Court Opinion

ID: 6405782
Source: CourtListenerOpinion
Date Created: 2022-06-25 11:48:50.316059+00
Date Added: 2024-06-11T15:51:12.121626
License: Public Domain

The opinion of the Court was afterward drawn up by
Parker C. J.
The only question which relates to the merits of this case, is, whether the instruction of the judge was right in regard to the necessity of proving that the defendant, Thomas Burt, had notice of the bond of reconveyance, which was produced in evidence by the plaintiff, to show that his conveyance to Nehemiah Newhall was a mortgage and not an absolute conveyance.
By the evidence reported it appears that the bond was not intended to operate as a defeasance, and so to constitute a mortgage ; but that the transaction should stand as an absolute conveyance, with an obligation to reconvey, upon payment of the consideration money in three years.
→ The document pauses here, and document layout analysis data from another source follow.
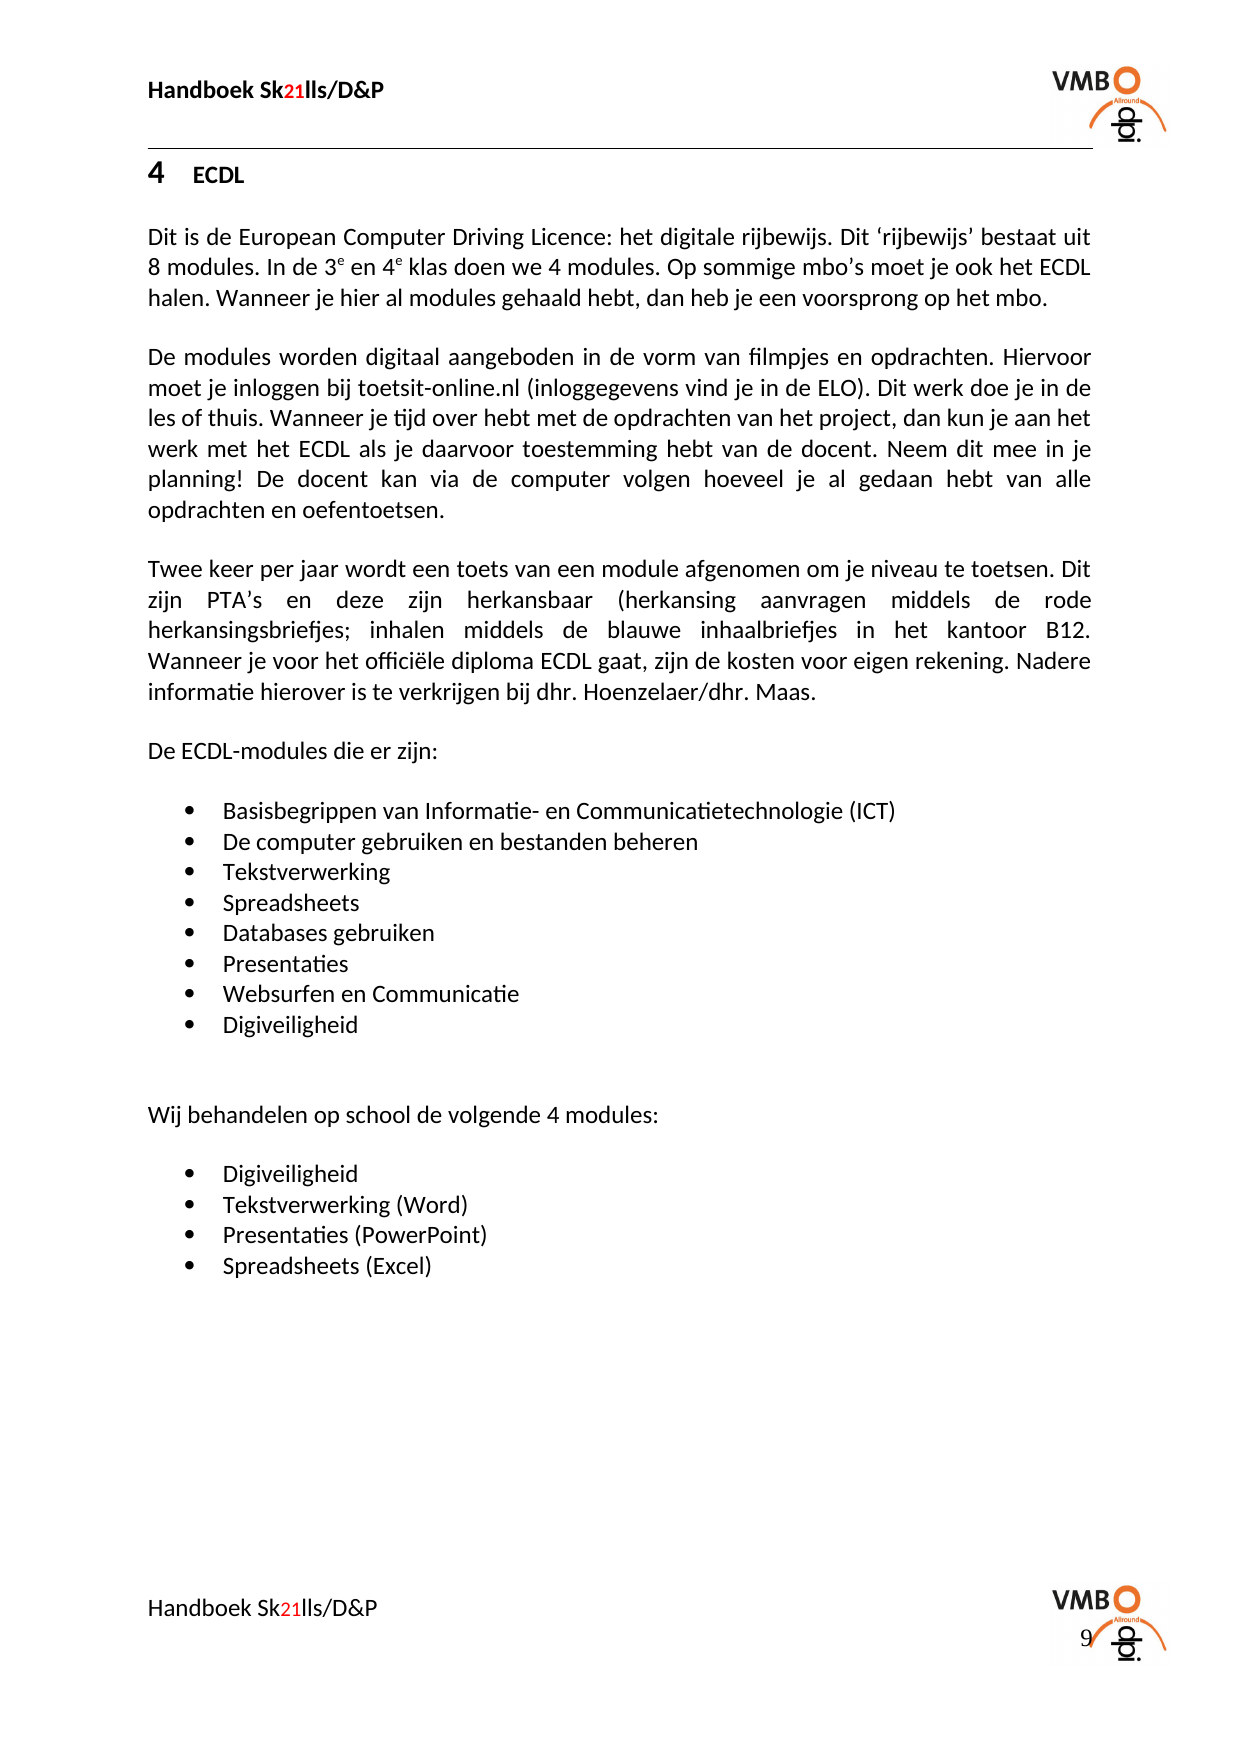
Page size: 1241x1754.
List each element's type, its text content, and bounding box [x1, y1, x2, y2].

list Digiveiligheid [185, 1159, 1093, 1189]
list De computer gebruiken en bestanden beheren [185, 826, 1093, 856]
list Spreadsheets (Excel) [185, 1250, 1093, 1281]
text Wij behandelen op school de volgende 4 modules: [148, 1099, 1093, 1129]
text Dit is de European Computer Driving Licence: het digitale rijbewijs. Dit ‘rijbewijs’ bestaat uit 8 modules. In de 3e en 4e klas doen we 4 modules. Op sommige mbo’s moet je ook het ECDL halen. Wanneer je hier al modules gehaald hebt, dan heb je een voorsprong op het mbo. [148, 221, 1093, 312]
list Presentaties [185, 948, 1093, 978]
list Basisbegrippen van Informatie- en Communicatietechnologie (ICT) [185, 795, 1093, 826]
list Digiveiligheid [185, 1009, 1093, 1039]
list Tekstverwerking (Word) [185, 1189, 1093, 1220]
list Spreadsheets [185, 887, 1093, 917]
subtitle ECDL [148, 149, 1093, 191]
text De ECDL-modules die er zijn: [148, 735, 1093, 766]
list Databases gebruiken [185, 917, 1093, 948]
text Twee keer per jaar wordt een toets van een module afgenomen om je niveau te toetsen. Dit zijn PTA’s en deze zijn herkansbaar (herkansing aanvragen middels de rode herkansingsbriefjes; inhalen middels de blauwe inhaalbriefjes in het kantoor B12. Wanneer je voor het officiële diploma ECDL gaat, zijn de kosten voor eigen rekening. Nadere informatie hierover is te verkrijgen bij dhr. Hoenzelaer/dhr. Maas. [148, 554, 1093, 706]
list Tekstverwerking [185, 856, 1093, 887]
list Presentaties (PowerPoint) [185, 1220, 1093, 1250]
picture [1049, 1582, 1170, 1666]
picture [1049, 64, 1170, 147]
text De modules worden digitaal aangeboden in de vorm van filmpjes en opdrachten. Hiervoor moet je inloggen bij toetsit-online.nl (inloggegevens vind je in de ELO). Dit werk doe je in de les of thuis. Wanneer je tijd over hebt met de opdrachten van het project, dan kun je aan het werk met het ECDL als je daarvoor toestemming hebt van de docent. Neem dit mee in je planning! De docent kan via de computer volgen hoeveel je al gedaan hebt van alle opdrachten en oefentoetsen. [148, 341, 1093, 524]
list Websurfen en Communicatie [185, 978, 1093, 1009]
Still, if executed or delivered on the same day, they would, between the parties, in law and equity, operate as a conditional conveyance or mortgage ; but since the St. 1802, c. 33, whether the bond is intended as a defeasance or not, it is to have no such effect unless it is recorded at large in the registry of deeds, except against the parties to the transaction.1
' The trial proceeded on the ground, that notwithstanding the bond was not recorded before the attachment, yet if the attaching creditor knew that such a bond existed and amounted to a defeasance, his attachment should not prevail against the title of the mortgagee ; and though this point in relation to the effect of unregistered bonds with notice has not been precisely decided, by analogy to the judicial opinions on -the subject of unregistered deeds with notice, it is probable this ground was correctly assumed. At any rate, it was in favor of the plaintiff, and he had the full benefit of-the law. applicable to unregistered deeds.
The judge held that in order to prevail against the attachment, the jury must be satisfied that there was a bond executed on the same day, or that it was so executed and delivered as to be a part of the same transaction and constitute a mort*165gage.2 We think this direction right, because the mere existence of a bond to reconvey, did not of itself affect the title to the land. By the record, the title was in the judgment debtor ; the bond was in the pocket of the grantor ; it might, according to the terms of it, and the time and manner of its execution and delivery, operate as a mortgage between the parties, or it might be a mere personal contract, giving a right of action only for damages in case the condition should not be performed ; a contract wholly independent of the title to the land. The knowledge therefore that a bond was given by the grantee to the grantor, without any knowledge of its effect, or of the intention of the parties that it should be a mortgage, would be no proof of fraud in a subsequent purchaser or attaching creditor. Of consequence, the judgment must be according to the verdict.

 See Kelleran v. Brown, 4 Mass. R. 443; Rice v. Rice, 4 Pick. (2nd ed.) 353, note 1; Flagg v. Mann, 14 Pick. 467; Trull v. Skinner, 17 Pick. 213; 1 Hilliard's Abr. 267

 This exception is now extended to third persons, having actual notice oi the instrument of defeasance. Revised Stat. c. 59, § 27.